We’ve compiled a list of the top five offenders to phase out of your regular routine to keep your arteries clear and your heart healthy.
Saturated fats increase inflammation and “bad” LDL cholesterol. Steer clear of butter, coconut oil, fatty cuts of meat, whole fat dairy, and baked goods in favor of plant-based oils (olive, canola), nuts and seeds, lean meats, fatty fish, and low-fat dairy.

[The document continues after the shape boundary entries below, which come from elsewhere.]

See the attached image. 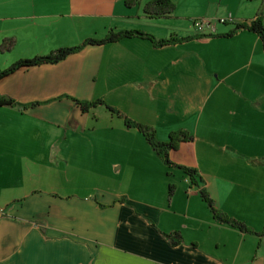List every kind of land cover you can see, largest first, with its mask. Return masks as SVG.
I'll return each instance as SVG.
<instances>
[{
	"label": "crops",
	"instance_id": "1",
	"mask_svg": "<svg viewBox=\"0 0 264 264\" xmlns=\"http://www.w3.org/2000/svg\"><path fill=\"white\" fill-rule=\"evenodd\" d=\"M147 1L0 0V43L16 41L0 70L110 29L191 37L87 45L0 80L3 96L38 103L0 106V264H264V45L235 30L259 13L264 24V0H175L162 18L146 16ZM74 98L109 107L83 111ZM126 119L161 142L193 135L170 159L195 182ZM201 189L252 232L218 222Z\"/></svg>",
	"mask_w": 264,
	"mask_h": 264
},
{
	"label": "trees",
	"instance_id": "2",
	"mask_svg": "<svg viewBox=\"0 0 264 264\" xmlns=\"http://www.w3.org/2000/svg\"><path fill=\"white\" fill-rule=\"evenodd\" d=\"M175 0H149L147 1L143 6V11L146 14L147 17L150 18H162L166 16H170L171 14H174L176 11L177 5L174 2ZM138 0H125L126 5L128 7L133 6L137 4ZM247 28L250 31L256 32L257 35L261 38L263 45H264V24L262 21V17L260 13L257 15L256 18H254L250 22H242L235 24V30H240ZM134 38V37H140L142 39H148L151 41H154L157 45H165L167 43H174L183 41L185 39H190L191 37H181V38H173L170 37L168 39H162L157 41L155 39L154 35L144 32L141 29H132V30H119L114 32L112 29H110L107 34L103 38H96V37H90L86 39L82 44H77L72 47H60L56 50H53L47 54L44 55H38L33 56L31 58H24V59H18L15 62H13L8 68L5 70H0V80L7 76L8 74L14 72L18 68L21 69L23 67H29V66H36L43 63H57L62 59H66L69 55L78 52L79 50H82L87 45H102L106 43H114L117 42L123 38ZM14 38H4L3 41L0 43V50L1 51H9L12 49L15 43ZM79 104V107L83 111H88L91 107H96L98 105H107L103 100H92V101H80L79 99H73ZM38 103H31V104H18L17 101L10 99L8 97L3 96L0 94V106H20V108H26L30 105H37ZM107 107H109L107 105ZM125 124L128 127H134L138 128L141 133L145 136L146 141L148 144L154 149L156 154L169 166H174L182 169L184 173H186L193 182H195V175L196 170L191 167H186L181 164L174 163L170 159V153L173 150L178 149L180 143L182 141L188 142L194 138L193 135H191L189 132L185 130H178L174 131L170 134L169 138L165 142H161L157 140V135L155 128L150 125L140 124L136 121H132L130 119H126ZM175 186L169 185L168 187V193L171 196L173 194ZM201 196L204 199V201L208 204V206L211 208L214 218L221 223H227L228 225H231L233 227H237L241 230H244V232H252L242 221L236 220L232 217H229V214L220 211L215 208L214 206V200L211 198V196L205 192L204 190H200ZM177 235H179L178 232H176Z\"/></svg>",
	"mask_w": 264,
	"mask_h": 264
},
{
	"label": "built area",
	"instance_id": "3",
	"mask_svg": "<svg viewBox=\"0 0 264 264\" xmlns=\"http://www.w3.org/2000/svg\"><path fill=\"white\" fill-rule=\"evenodd\" d=\"M232 15L229 14L227 17H222V18H212V19H208V18H199V19H196L194 21V26L200 30L204 29L205 27H210V26H214V24L216 22H219V23H225L227 22L228 20L232 19Z\"/></svg>",
	"mask_w": 264,
	"mask_h": 264
},
{
	"label": "rangeland",
	"instance_id": "4",
	"mask_svg": "<svg viewBox=\"0 0 264 264\" xmlns=\"http://www.w3.org/2000/svg\"><path fill=\"white\" fill-rule=\"evenodd\" d=\"M222 24H223V23H222ZM101 126H102V124H101ZM202 154H203V153L200 152V154H199L200 159H203V158L201 157ZM208 156L211 157V158H213L216 162H219L224 170H227V169H228L227 164L224 163V160H222V159L225 157V154H223L219 149H215V148H211V149H209V151H208ZM211 158H210V159H211ZM204 163H205V162H203V166H204ZM204 167H205V166H204ZM241 168L243 169L244 166H242ZM206 171H210V169H206ZM205 173H206V172H205Z\"/></svg>",
	"mask_w": 264,
	"mask_h": 264
}]
</instances>
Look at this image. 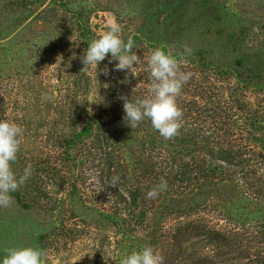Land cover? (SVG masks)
<instances>
[{"label":"rangeland","instance_id":"obj_1","mask_svg":"<svg viewBox=\"0 0 264 264\" xmlns=\"http://www.w3.org/2000/svg\"><path fill=\"white\" fill-rule=\"evenodd\" d=\"M113 22L121 39H133L141 63L131 73L113 71L115 62L106 57L97 69L81 72L88 43ZM185 46L232 74L231 80L244 82L250 103L264 101V0H0V108L22 129L21 163L47 159L48 137L52 146L66 145L97 112L106 90L119 97L112 99L109 113L122 118L120 97L140 98V90L131 87L140 83L143 57L157 47L180 56ZM145 128L150 127L131 129L123 121L119 127L126 150L116 153L117 159L136 186L140 146L148 142L173 171L187 163L204 167L230 151L185 142L181 135L174 144L164 143L156 130ZM48 161L57 163L55 157ZM95 164H88L91 171L84 170V186L74 195L70 187L51 184L48 208L13 193L14 202L0 209V256L5 249L30 246L47 253L45 264H120L125 254L152 246L163 261L181 252L182 264H264V172L237 187L195 176L175 182L161 203L143 207L146 221L139 227L135 217L118 216L114 187ZM11 167L20 176L14 162ZM129 188L122 187L126 200ZM53 202L57 209L49 211ZM178 233L176 249L172 238ZM214 233L226 235L227 242L212 240Z\"/></svg>","mask_w":264,"mask_h":264},{"label":"trees","instance_id":"obj_2","mask_svg":"<svg viewBox=\"0 0 264 264\" xmlns=\"http://www.w3.org/2000/svg\"><path fill=\"white\" fill-rule=\"evenodd\" d=\"M188 57L194 60L186 61L181 66V70L191 72L192 76L182 86L181 93L177 97V106L182 112L178 135H181L185 142L220 146L230 151L224 152L221 157H218L219 159L216 156L212 157V161L204 162V167L192 169L193 166L190 167L187 163L173 171L169 170L162 153L157 152L155 144L148 142L146 146H140V186H136L130 180L131 175L127 173L128 167L122 165L117 159L116 153L123 154L126 147L122 131L119 129L122 118L109 113L112 99L118 100L119 97L115 96L117 93L109 89L104 92V99L98 105L94 116L79 133L71 136L69 142L65 143L66 145L62 146L56 142L52 146L51 137L47 138L46 146L43 148V155H47V159L32 160L31 175L19 187L16 195L34 205L45 202L44 205L48 208V204H51L49 192L51 184L54 187H70L69 193L74 195L82 189L81 184L82 187L84 186V170L91 171L87 168L88 164H94L96 167L95 163L98 161L97 166L100 168L102 165L106 181L110 183L113 177H119L117 186L114 187L113 197H118L119 201L114 203L117 204V210L122 214L115 215L121 217L123 221L125 217L132 220L135 217L134 224L141 227L146 221V211L143 207L156 205L163 200L165 192H162L155 200L146 199L147 191L157 185L161 179L167 181L168 189L174 186L175 182L182 184L184 180H192V176L199 181H208L207 183L215 180L235 186L248 184L249 179L262 177L264 172V126L262 124L264 123V101H260L259 104L250 103L245 94L248 86L238 79L231 80L232 74L220 71L213 64L208 63L204 60L203 53L192 54ZM150 83L149 72L147 68H143L140 72V83L131 88L137 87L140 90V98H146L151 95ZM6 113L7 109L0 108V119L9 120ZM147 124L151 130L153 127L148 120L142 121L140 126L146 127ZM154 135L163 139L158 132ZM178 135L170 140L163 139V141L174 144ZM85 138H89L87 139L88 144L84 141ZM53 157L57 163L51 165L52 161L48 159ZM236 158L240 163L235 161ZM16 160L14 163L20 168L18 175H21V169L25 167L19 157ZM126 185L130 186L126 191L129 202L122 193V187ZM56 209V203L53 202L52 208L48 210L56 211ZM64 232L60 234L66 236ZM179 236V233L174 234L172 238L175 247L180 243ZM212 240L227 242L228 239L222 233H214ZM180 255H182L181 252L177 257L164 261V264H182L185 259Z\"/></svg>","mask_w":264,"mask_h":264},{"label":"clouds","instance_id":"obj_3","mask_svg":"<svg viewBox=\"0 0 264 264\" xmlns=\"http://www.w3.org/2000/svg\"><path fill=\"white\" fill-rule=\"evenodd\" d=\"M120 27L111 23L103 35L91 40L81 57L83 65L81 72L96 68L106 57H110L109 64L115 62L113 71L131 73L134 67L141 63V58L133 51L134 41L131 37L127 41L121 39ZM192 55V50L184 47L180 57L170 54L164 48L152 49L143 57L149 72L151 95L135 100L121 96L123 101L122 121L125 126L134 129L142 121L148 120L153 129L164 140H170L180 129L182 112L177 106V97L182 86L191 78V72H184L181 66L186 58ZM104 75L108 72L105 69ZM44 99L49 97L44 96ZM22 142V129L13 121L0 119V209L8 208L13 202V193L28 180L32 166L28 164L23 174L17 176L11 165L17 159ZM119 177H113L108 186L116 187ZM167 190V181L161 179L146 193V199L155 200ZM47 253L35 247H13L5 249L0 256V264H45ZM120 264H164L163 257L152 247L143 246L125 254Z\"/></svg>","mask_w":264,"mask_h":264}]
</instances>
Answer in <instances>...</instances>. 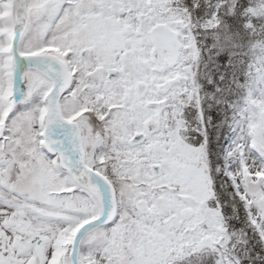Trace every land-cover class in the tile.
Wrapping results in <instances>:
<instances>
[{"label":"snow or ice","instance_id":"1","mask_svg":"<svg viewBox=\"0 0 264 264\" xmlns=\"http://www.w3.org/2000/svg\"><path fill=\"white\" fill-rule=\"evenodd\" d=\"M0 264H264V0H0Z\"/></svg>","mask_w":264,"mask_h":264}]
</instances>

Trans fat (look for partially or fully hydrogenated oils on product packaging) increase risk for heart disease by increasing levels of “bad” LDL cholesterol and reducing levels of “good” HDL cholesterol. Trans fats often hide in restaurant foods, peanut butter, snack foods and cereals, and baked goods.
High Sodium Foods
Sodium increases blood pressure, which can – over time – lead to narrowing of the arteries and even higher blood pressure. Restaurant foods and packaged foods are big offenders: most contain far more salt than what you may identify on your palate. Always skip the salt shaker and make it a goal to eliminate as many packaged foods as possible.
High Sugar Foods
Sugar taxes the cardiovascular system by increasing inflammation and damaging the arterial wall. Over time, this can cause excessive plaque buildup and arterial narrowing.
The average American consumes more than three times the upper limit for added and refined sugars: always skip high-calorie beverages and make a habit of reading product packaging, scanning for sugar, brown sugar, honey, maple syrup, corn syrup, high fructose corn syrup, or other forms of added or refined sugar.